(Dataset entries)
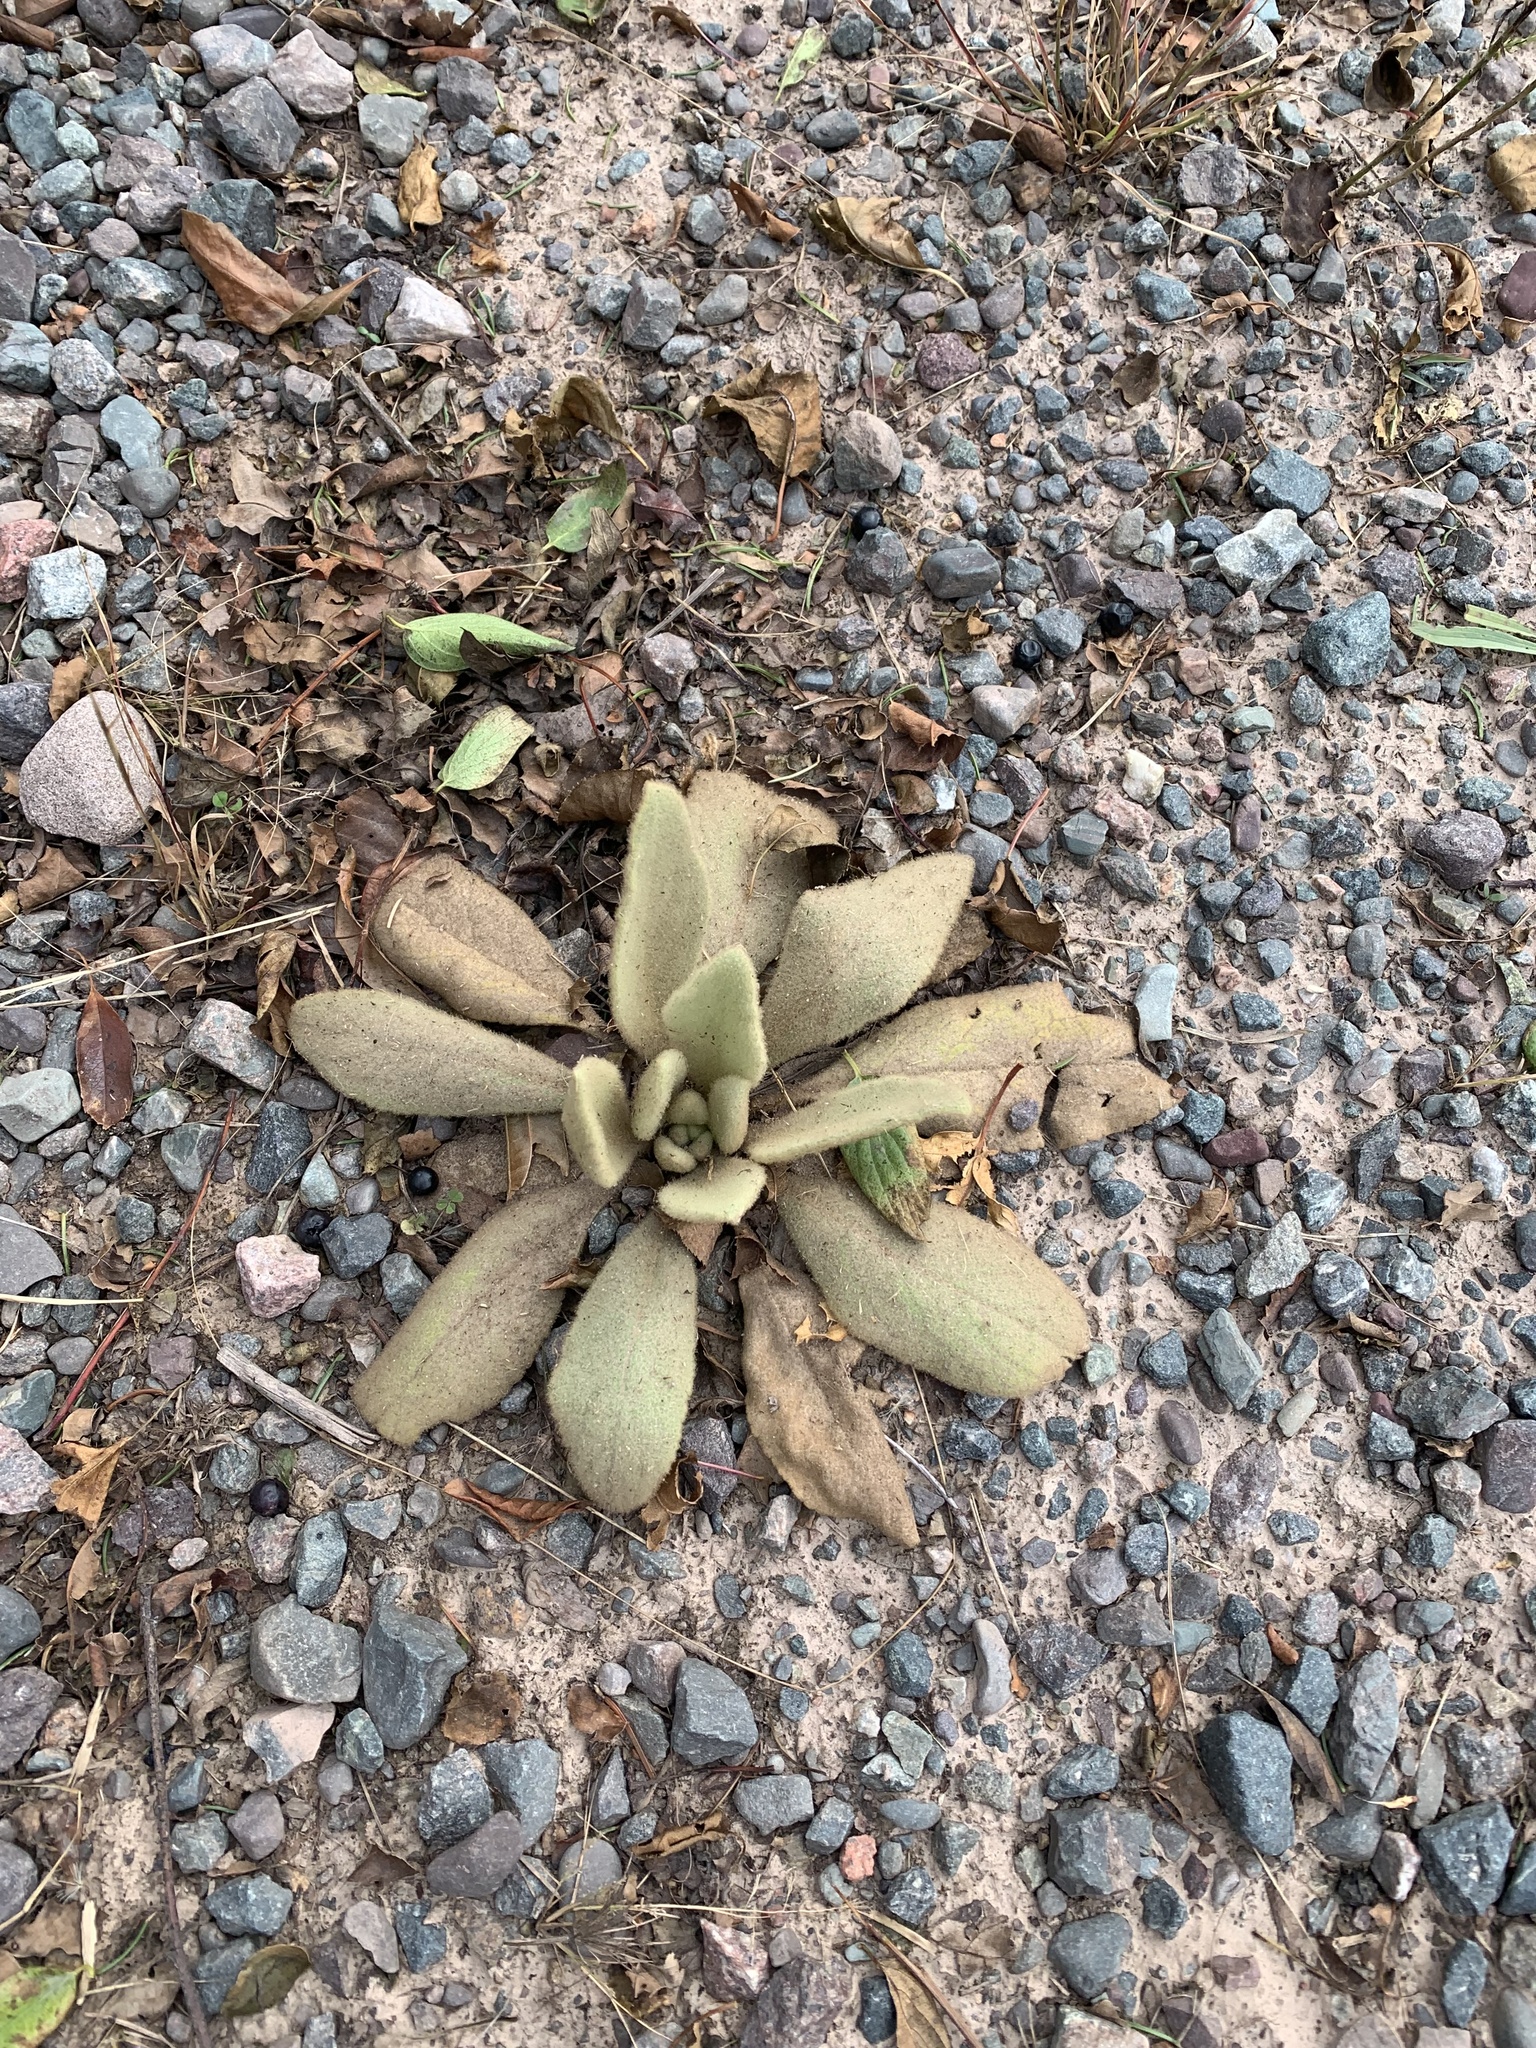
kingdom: Plantae
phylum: Tracheophyta
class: Magnoliopsida
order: Lamiales
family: Scrophulariaceae
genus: Verbascum
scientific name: Verbascum thapsus
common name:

■ Exercise requirements: Copy the lines of every entry above character for character, omitting the pictures.

■ The response:
kingdom: Plantae
phylum: Tracheophyta
class: Magnoliopsida
order: Lamiales
family: Scrophulariaceae
genus: Verbascum
scientific name: Verbascum thapsus
common name:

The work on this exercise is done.